Tradition is not the past; it's a method for the present At Right Reason, Rkoons continues his exploration of what a conservative is. I linked to his first post in my Links! post yesterday. He makes a few more points today, including this one that I want to highlight:
... Conservatives do not seek to conserve the past or the present. In fact, the very idea of conserving the past is absurd and self-contradictory. The past no longer exists and so cannot be conserved. Similarly, the task of conserving the present is self-defeating. The present is always in motion and undergoing change. To bring all such change to an end would be to bring about the greatest possible change of all. Freezing the present is to destroy it, not to conserve it. Thus, the conservative has no particular attitude toward change as such. He is, in general, neither for it nor against it. Obviously, he is for good change and against bad change. Good change is that which strengthens reality and weakens those forces that threaten it: bad change is the opposite.

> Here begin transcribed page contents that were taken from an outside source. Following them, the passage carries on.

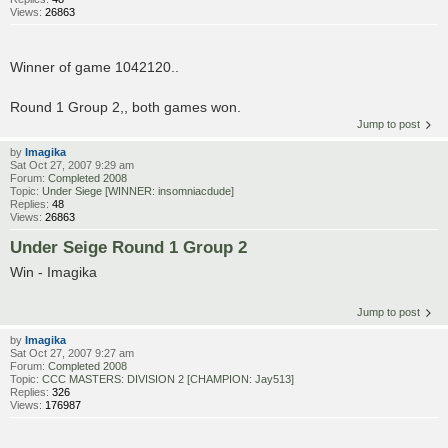
Views:
26863
Winner of game 1042120..
Round 1 Group 2,, both games won.
Jump to post
by
Imagika
Sat Oct 27, 2007 9:29 am
Forum:
Completed 2008
Topic:
Under Siege [WINNER: insomniacdude]
Replies:
48
Views:
26863
Under Seige Round 1 Group 2
Win - Imagika
Jump to post
by
Imagika
Sat Oct 27, 2007 9:27 am
Forum:
Completed 2008
Topic:
CCC MASTERS: DIVISION 2 [CHAMPION: Jay513]
Replies:
326
Views:
176987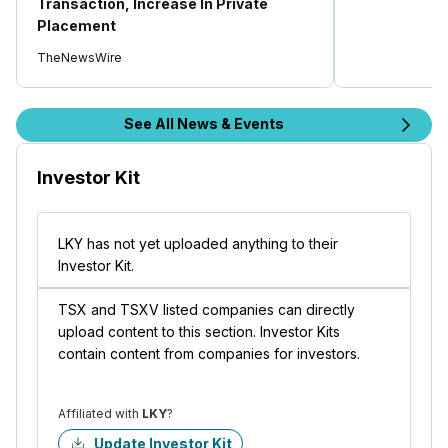
Transaction, Increase In Private
Placement
TheNewsWire
See All News & Events
Investor Kit
LKY has not yet uploaded anything to their
Investor Kit.
TSX and TSXV listed companies can directly
upload content to this section. Investor Kits
contain content from companies for investors.
Affiliated with
LKY
?
Update Investor Kit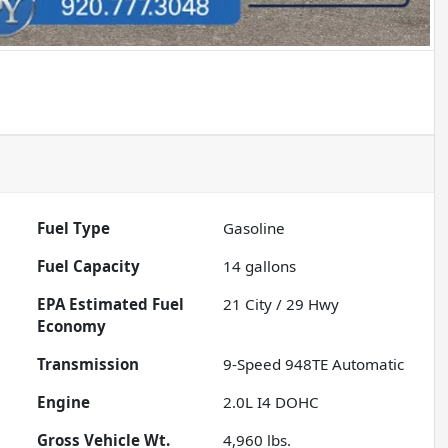
Fuel Type
Gasoline
Fuel Capacity
14
gallons
Fuel
21
City /
29
Hwy
Economy
Transmission
9-Speed 948TE Automatic
Engine
2.0L I4 DOHC
Gross Vehicle Wt.
4,960
lbs.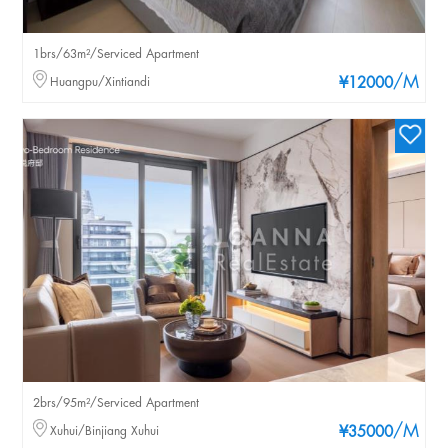
1brs/63m²/Serviced Apartment
/M
Huangpu/Xintiandi
¥12000
2brs/95m²/Serviced Apartment
/M
Xuhui/Binjiang Xuhui
¥35000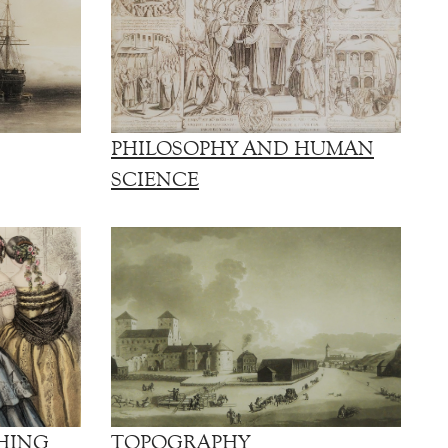
PHILOSOPHY AND HUMAN
SCIENCE
HING
TOPOGRAPHY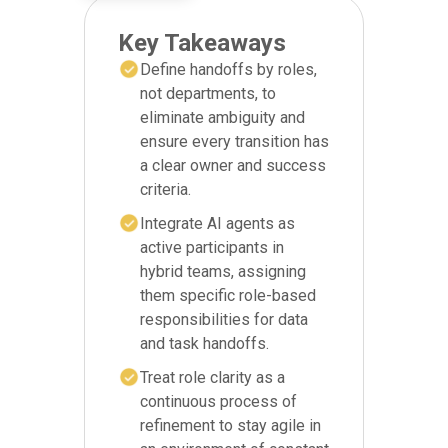
Key Takeaways
Define handoffs by roles,
not departments, to
eliminate ambiguity and
ensure every transition has
a clear owner and success
criteria.
Integrate AI agents as
active participants in
hybrid teams, assigning
them specific role-based
responsibilities for data
and task handoffs.
Treat role clarity as a
continuous process of
refinement to stay agile in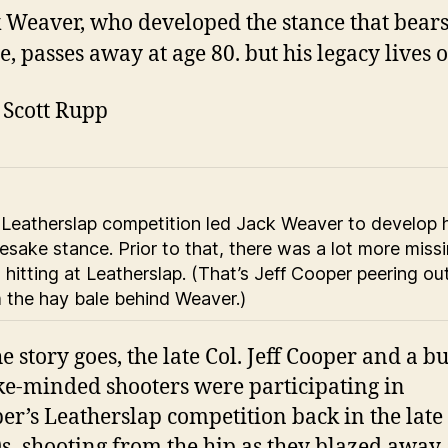
 Weaver, who developed the stance that bears
, passes away at age 80. but his legacy lives o
. Scott Rupp
Leatherslap competition led Jack Weaver to develop h
sake stance. Prior to that, there was a lot more miss
 hitting at Leatherslap. (That’s Jeff Cooper peering ou
 the hay bale behind Weaver.)
he story goes, the late Col. Jeff Cooper and a b
ike-minded shooters were participating in
er’s Leatherslap competition back in the late
s–shooting from the hip as they blazed away 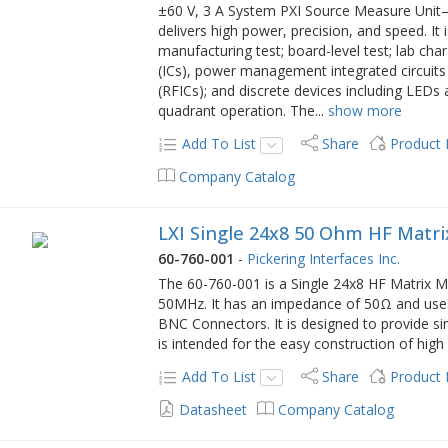
±60 V, 3 A System PXI Source Measure Uni
delivers high power, precision, and speed. It 
manufacturing test; board-level test; lab char
(ICs), power management integrated circuits 
(RFICs); and discrete devices including LEDs 
quadrant operation. The
...
show more
Add To List
Share
Product
Company Catalog
LXI Single 24x8 50 Ohm HF Matr
60-760-001
-
Pickering Interfaces Inc.
The 60-760-001 is a Single 24x8 HF Matrix Mo
50MHz. It has an impedance of 50Ω and uses 
BNC Connectors. It is designed to provide si
is intended for the easy construction of hig
Add To List
Share
Product
Datasheet
Company Catalog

Let’s define a nostalgist as one who seeks to recreate some supposed Golden Age in the past (or to freeze the present, on the assumption that this is the Golden Age). A nostalgist is an anti-conservative. In fact, a nostalgist is a kind of leftist, since nostalgia is exactly the kind of external imposition that is the characteristic aim of leftism (a nostalgist is a kind of romantic, as opposed to rationalist, leftist).

Conservatives are often tagged as nostalgists by their critics. It might even be fair criticism of some people who call themselves conservative - such as Pat Buchanan. It seems fair to say that both the left and the right want things to realize their potential. They differ on what that means and on how we are to know what it means. For the left, true form is usually some form of intuition or rationalization. It can manifest as a desire to see a past idea reasserted or a desire to "let future progress take place unhindered." They then propose actions to liberate something from the "dead hand of the past" or to correct a "historical error." A conservative asks how the future could possibly be "hindered." He also asks how one can know what the essence of something is without referring to some solid evidence, such as traditions that have been kept for a long period and even revered. It does not matter how well understood these traditions are in the light of scientific rationalism. He is much more skeptical about our ability to know why things have been handed down. He doesn't dislike or devalue science but he does think using it in these areas is to commit a category error. Not easily convinced that he can improve a thing without knowing what "really is," he is reluctant to act on something in an effort to change it. He believes in evolution rather than revolution. How cautious one needs to be is a matter of debate in conservative circles. Some are more doubtful than others. I think one can be too cautious and in doing so, become an idealist, fixated on one point in time rather than a method of dealing with the present. When an idea becomes more important than a real thing before us, then the line has been crossed. The past and the future are only two of the most common manifestations of idealism in politics and have no inherent tie to conservatism.